Reproduce the entries exactly, beginning with the line containing "middle dip: (195, 115)" and ending with their last line, both included.

+++ RECORDS PROVIDED +++

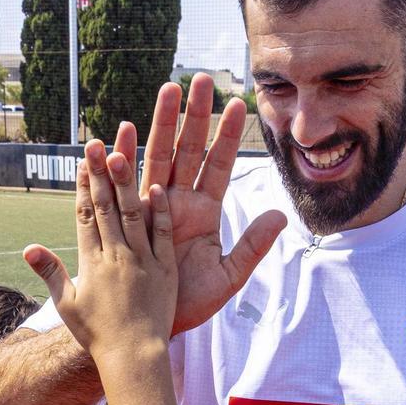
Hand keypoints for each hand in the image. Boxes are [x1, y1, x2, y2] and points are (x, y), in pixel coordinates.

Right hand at [25, 140, 176, 362]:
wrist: (132, 357)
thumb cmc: (97, 335)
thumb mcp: (67, 304)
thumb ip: (50, 272)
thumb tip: (28, 248)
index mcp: (91, 263)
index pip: (86, 217)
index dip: (84, 188)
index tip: (81, 163)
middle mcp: (115, 257)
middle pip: (106, 208)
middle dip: (100, 174)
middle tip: (96, 144)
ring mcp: (141, 262)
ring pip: (132, 214)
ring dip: (126, 183)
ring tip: (122, 153)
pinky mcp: (164, 270)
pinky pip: (161, 235)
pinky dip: (158, 212)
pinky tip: (156, 188)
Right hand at [112, 76, 286, 335]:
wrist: (154, 324)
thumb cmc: (190, 303)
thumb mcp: (228, 276)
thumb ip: (253, 246)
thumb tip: (281, 215)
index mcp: (205, 212)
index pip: (218, 166)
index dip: (227, 136)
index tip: (238, 105)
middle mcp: (178, 202)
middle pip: (188, 149)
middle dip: (195, 115)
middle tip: (200, 80)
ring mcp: (153, 206)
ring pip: (159, 156)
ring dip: (162, 123)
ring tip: (168, 90)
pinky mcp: (129, 217)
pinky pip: (127, 181)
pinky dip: (125, 155)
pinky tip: (124, 130)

+++

▸ **TASK RESULT**:
middle dip: (195, 115)
middle tip: (200, 80)
ring mcp: (153, 206)
ring pip: (159, 156)
ring dip: (162, 123)
ring tip: (168, 90)
pinky mcp: (129, 217)
pinky pip: (127, 181)
pinky dip: (125, 155)
pinky tip: (124, 130)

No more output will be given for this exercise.